Ceci est la retranscription d’une vidéo Youtube de Fritz Perls. On le voit animer et expliquer des concepts de Gestalt-thérapie, notamment l’awareness (définition à découvrir ici).
Ce que vous allez lire est la version écrite des sous-titres de la vidéo. Je vous invite à visionner la vidéo ici :
Je vous préviens : la vidéo semble commencer en plein milieu d’une phrase
Le Hot seat
P (=Perls) : … mais dans les deux cas nous avons un point commun.
Dans les deux cas, nous vivons avec un processus d’apprentissage. L’apprentissage a été mal compris. Ma définition de l’apprentissage, c’est découvrir que quelque chose est possible. Ce n’est pas seulement absorber une information, et ce que je veux, c’est vous montrer ici qu’il est possible de découvrir les façons donc vous pouvez croitre et développer votre potentiel et comment les difficultés de vos vies …
Bien sûr on ne peut pas faire ça dans un bref atelier.
Mais peut-être que je peux planter quelques graines, ôter quelques-uns des couvercles qui vont ouvrir de nouvelles possibilités. Laissez-moi le répéter encore une fois :
Apprendre, c’est découvrir que quelque chose est possible.
Nous perdons la plus grande partie de notre énergie pour des jeux auto destructeurs ou d’auto prévention. J’ai déjà mentionné que nous faisons cela pour nous prémunir de la croissance. A l’instant même, quelque chose de désagréable survient. À cet instant nous devenons phobiques, nous fuyons, nous nous désensibilisons. Nous faisons toutes sortes de choses pour éviter le processus de croissance. Encore une fois nous devons aller plus loin, et voir que la souffrance névrotique c’est une souffrance en imagination, souffrir en fantasme. Quelqu’un vous traite de fils de pute, et vous pensez que vous souffrez, vous êtes blessé, mais ne souffrez pas ! Il n’y a pas de contusion, pas de blessure. C’est ce qu’on appelle votre égo ou votre vanité, qui est blessé. On peut aller plus loin : quand vous dites que vous êtes blessé, vous vous sentez vindicatif et vous voulez blesser l’autre personne.
Alors ce que j’aimerais faire pour commencer, c’est demander à quelques-uns d’entre vous de venir sur le hot seat pour travailler sur les bases phénoménologiques, ce qui signifie sur l’awareness du processus en cours.
- Si vous vivez dans le présent, vous utilisez tout ce qui est disponible
- Si vous vivez dans votre ordinateur dans votre machine à penser, ou dans les réponses obsolètes qui sont une manière rigide de faire face à la vie, vous restez coincé.
Alors voyons ça avec quelques-uns d’entre vous. Qui a envie de venir ?

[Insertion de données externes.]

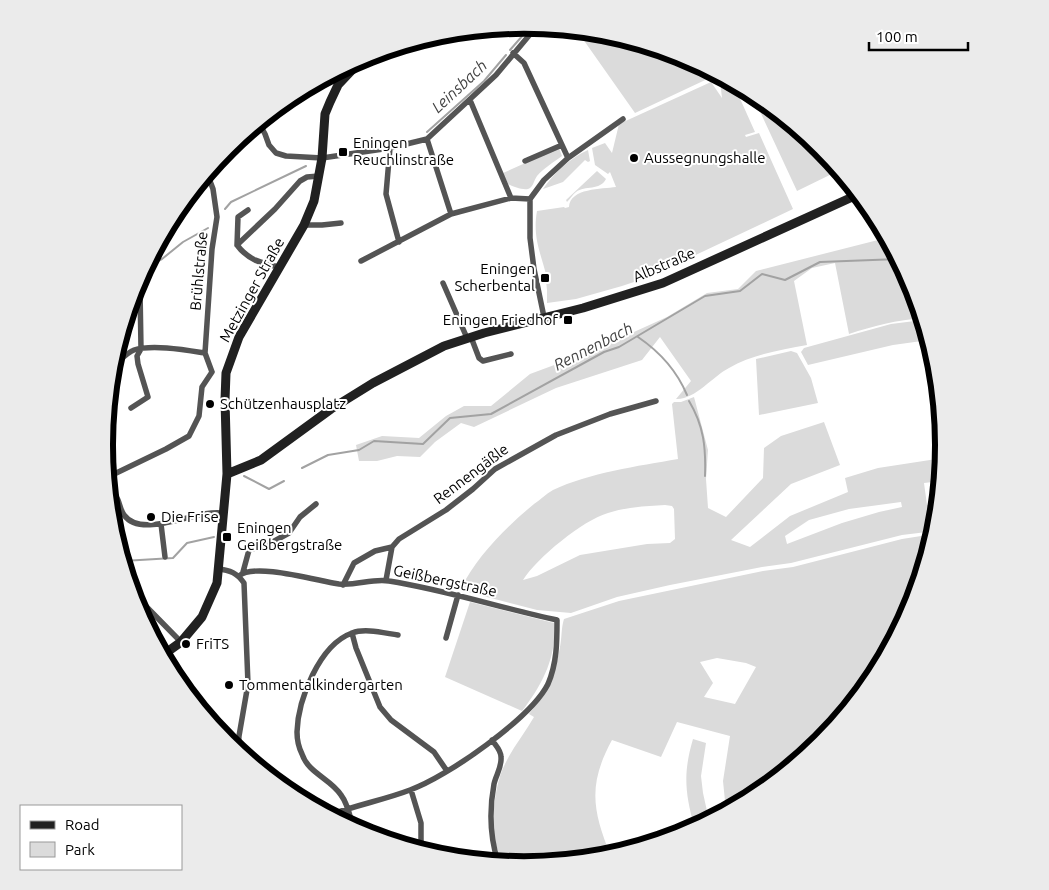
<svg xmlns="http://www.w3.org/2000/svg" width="1049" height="890" viewBox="0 0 1049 890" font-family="Ubuntu,sans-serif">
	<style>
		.green { fill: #dbdbdb; fill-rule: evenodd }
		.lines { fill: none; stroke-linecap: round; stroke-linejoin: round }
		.stream { stroke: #a2a2a2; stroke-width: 2 }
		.street { stroke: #545454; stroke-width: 5.5 }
		.secondary { stroke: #212121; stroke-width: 9 }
		.poi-dot { fill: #000; stroke: #fff; stroke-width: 2 }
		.labels { text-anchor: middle; stroke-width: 4; stroke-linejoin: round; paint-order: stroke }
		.poi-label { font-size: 15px; fill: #000; stroke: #fff; text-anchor: start }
		.street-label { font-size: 15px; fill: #000; stroke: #fff }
		.water-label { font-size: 16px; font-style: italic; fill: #434343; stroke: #fff }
		.rim { fill: none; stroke: #000; stroke-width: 6 }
	</style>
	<rect width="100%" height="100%" fill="#fff"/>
	<path class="green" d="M580,31L607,33L685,57L718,74L635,113L585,42Z
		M726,79L733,83L755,132L745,135L746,137L759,133L793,209L649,277L622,286L576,299L547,303V290L546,281L547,279C542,255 532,239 537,211L564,207L565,208L569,207C570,188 602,189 616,187L610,172L608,174L595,165L592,148L605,143L612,153L619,124L711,82L722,98L720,81Z
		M751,92L758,96L822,148L840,170L797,191Z
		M559,148L562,156C554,162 544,168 537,176C534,180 533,188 528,189C522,190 514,187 508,184L503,173Z
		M588,150L590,161L588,162L585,160L563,182L543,189C554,173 570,158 588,150Z
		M597,171L606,179C600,191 585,185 576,192C573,194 570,199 567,202L566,200Z
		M882,239H888L913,285L923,318C897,320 873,326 849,334L835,263L812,268L794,281L807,345C781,350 753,354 729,368C713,376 695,400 676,399L691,381L660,337L642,360L556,388L474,427L461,423L435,442L420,457L397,456L377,461H359L356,445L382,436L419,438L446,416L464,406H491L530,374L592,351L667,317L707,293L738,289L756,271Z
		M923,320L929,340L893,345L808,365L801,352L804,348L891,324Z
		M791,351L797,353L811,378L818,403L759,415L756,359Z
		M694,397L708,450L706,479L708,508L726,517L763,478L764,448L781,436L824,422L840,465L791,484L731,540L750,547L790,516L848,492L845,478L878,468L943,458L941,481L924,483L927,505L939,504L935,531L902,535L791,563L762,567L670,585L617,597L571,613L537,610L460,590C477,556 505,528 534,504C540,500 546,494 553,490C589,473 638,466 678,459L672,404L674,402H681ZM901,502L902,507L879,512L842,523L787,544L785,536L809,520L849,509ZM665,505L672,506L674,509L675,539L670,543L647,544L580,555L537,576L523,580C537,558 583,520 608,513C626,507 646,506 665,505Z
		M934,534L912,606L874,679L821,742L758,794L726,811L723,781L730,736L677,722L661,757L612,740C588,784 592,810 611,856L524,865L503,863C501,858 498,853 497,848C490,826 494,785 505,764C513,747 525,733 534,717L529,714C547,693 555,674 560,647C562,638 561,628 564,619L619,601L763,571L793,567L902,539ZM717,658L746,663L756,667L735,704L704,697L713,683L700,662Z
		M470,602L554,623C557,657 542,685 522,711L445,677Z
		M693,739L706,743L701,776L703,793L709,820L694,826C685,792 683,773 693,739Z"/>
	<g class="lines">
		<path class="stream" d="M527,30L531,26
			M510,50L524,34
			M427,132L484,81L506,55
			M225,209L231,202L306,166
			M146,267L162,259L183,242L208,228
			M638,337C660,352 677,371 687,395
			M689,401C704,426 706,448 705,476
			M302,468L328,455L359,450L374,441L423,444L450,418L491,414L604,352L619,347L705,296L740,291L762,274L785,280L820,262L899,259
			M244,476L269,489L284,481
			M123,561L173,558L187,543L214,537"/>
		<path class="street" d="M513,53L524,63L568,158
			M470,100L511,198
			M259,123L265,134L269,145L276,153L286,156L322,158L390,148L427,139L496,75L537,26
			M427,139L451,214
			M390,148L386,194L399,242
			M525,161L562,145
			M207,173L213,189L217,217L212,249L205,353L212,372
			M304,225H322L341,223
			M237,245L238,217L248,210
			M361,261L451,214L511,198L530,199
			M279,267C261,263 248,260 237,245L275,209L300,181L307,177L319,176
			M443,283L467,338
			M544,317L534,269L530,238V199L544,180L568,158L623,119
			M471,337L479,358L483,361L511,354
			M112,367C119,362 126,353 134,350C152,344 186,350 205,353
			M131,408L148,397L138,364L137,356L141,349L140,289
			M108,477L166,449L189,436L199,416L202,387L212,372
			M108,483C111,488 115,494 118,500C120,505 121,511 124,515C142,540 197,509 222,513
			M161,524L165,557
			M218,569C230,570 237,573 244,583L248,684L239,736L238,750
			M243,572L249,550L269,544L289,533L300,517L316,504
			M239,576C254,562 318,581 339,584C356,586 373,578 389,581C446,590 501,608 557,620C557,642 557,663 548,684C531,718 447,777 410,790C384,800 356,805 330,815
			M386,580L392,547L399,539L446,510L473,489L495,469L556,435L610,414L656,401
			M343,585L354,563L375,551L392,547
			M133,593L181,642
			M352,633L356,648L380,707L391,720L434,752L447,771
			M446,638L458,595
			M492,740C496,746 501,750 501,757C502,767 496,775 494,784C489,811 490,837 498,862
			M411,790L421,823V850
			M353,827C350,817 348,804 341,795C331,779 308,773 302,754C299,748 297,740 297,732C298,700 319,645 352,633C365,628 384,633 398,635"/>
		<path class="secondary" d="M227,474L261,460L331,409L373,383L444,346L484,333L583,308L663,283L859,194
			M163,655L181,642L202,617L217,583L227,474L225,400L226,373L239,337L304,225L314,201L322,158L325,114L330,102L338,85L354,68L382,54L446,33"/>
	</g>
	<g class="poi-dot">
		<rect x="338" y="147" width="10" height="10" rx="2.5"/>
		<circle cx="634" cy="158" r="5"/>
		<rect x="540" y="273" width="10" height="10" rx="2.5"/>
		<rect x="563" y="315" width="10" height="10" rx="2.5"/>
		<circle cx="210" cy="404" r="5"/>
		<circle cx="151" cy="517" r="5"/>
		<rect x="222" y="532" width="10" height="10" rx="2.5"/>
		<circle cx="186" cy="644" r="5"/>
		<circle cx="229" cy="685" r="5"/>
	</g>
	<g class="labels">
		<g class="poi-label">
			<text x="353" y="148">Eningen<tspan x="353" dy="17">Reuchlinstraße</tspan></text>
			<text x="644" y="163">Aussegnungshalle</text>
			<text x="535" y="274" text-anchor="end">Eningen<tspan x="535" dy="17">Scherbental</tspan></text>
			<text x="558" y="325" text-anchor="end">Eningen Friedhof</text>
			<text x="220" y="409">Schützenhausplatz</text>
			<text x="161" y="522">Die Frise</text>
			<text x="237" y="533">Eningen<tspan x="237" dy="17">Geißbergstraße</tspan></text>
			<text x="196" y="649">FriTS</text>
			<text x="239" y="690">Tommentalkindergarten</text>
		</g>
		<g class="street-label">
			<text transform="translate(664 265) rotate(-23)" y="5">Albstraße</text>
			<text transform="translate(199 271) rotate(-85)" y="5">Brühlstraße</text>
			<text transform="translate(252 290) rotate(-61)" y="5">Metzinger Straße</text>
			<text transform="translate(471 474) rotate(-37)" y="5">Rennengäßle</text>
			<text transform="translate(445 581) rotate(12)" y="5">Geißbergstraße</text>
		</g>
		<g class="water-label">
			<text transform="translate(459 86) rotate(-43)" y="6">Leinsbach</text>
			<text transform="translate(593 346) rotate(-27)" y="6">Rennenbach</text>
		</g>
	</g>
	<path d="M0 0H1049V890H0ZM113 445a411 411 0 1 1 822 0a411 411 0 1 1-822 0Z" fill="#ebebeb" fill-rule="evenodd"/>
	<path class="rim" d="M113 445a411 411 0 1 1 822 0a411 411 0 1 1-822 0Z"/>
	<rect x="20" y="805" width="162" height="65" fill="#ffffff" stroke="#999999"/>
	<rect x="30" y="821" width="25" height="8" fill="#212121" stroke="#999999"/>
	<text x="65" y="830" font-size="15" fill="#000000">Road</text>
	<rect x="30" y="842" width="25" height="15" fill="#dbdbdb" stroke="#999999"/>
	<text x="65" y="855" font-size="15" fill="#000000">Park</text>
	<path d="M869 42v8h99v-8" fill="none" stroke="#000000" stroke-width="2.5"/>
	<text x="876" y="42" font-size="15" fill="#000000" stroke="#ffffff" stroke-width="4" paint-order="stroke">100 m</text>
</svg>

Alors regardons ça de façon très primaire. Si nous nous fixons un petit peu sur tout ça, de manière un peu rigide et un peu pompeuse, dans un premier temps, vous allez bientôt voir la signification de tout ça.
Commençons par la phrase : « maintenant je suis conscient de … »
Volontaire n°1

Volontaire n°1 (= V01) : Maintenant je suis conscient d’une tension dans mon bras droit. Maintenant je suis conscient de …. Ces visages qui regardent vers moi. Je suis conscient de … vous, Fritz, et je suis toujours conscient de ma … main.
Et maintenant je suis conscient de changer de position pour une position plus relax. Maintenant je suis conscient d’une boîte devant moi.
Maintenant je suis consciente d’attendre d’être soulagé de la pression.
Perls : Vous voyez, à ce moment, vous avez sauté dans le futur. Le verbe « attendre » signifie qu’il a arrêté d’être conscient de ce qui se passe. Sauf si nous réduisons maintenant son anticipation au processus en cours. Et si nous regardons ce « comment » avec Christophe, le « comment » recouvre les façons d’avoir un comportement. Comment faites-vous l’expérience d’attendre ?
V01 : Je fais l’expérience d’attendre comme une forte tension ici. Une tension dans tout mon corps plus une certaine peur de l’absence d’expression qui commence à recouvrir ma pensée.
Perls : Oui. Je dois ajouter ce dont je suis conscient. Je suis conscient que vous souriez beaucoup et vous parlez de tensions désagréables…… Vous continuez, et pour moi c’est inconsistant.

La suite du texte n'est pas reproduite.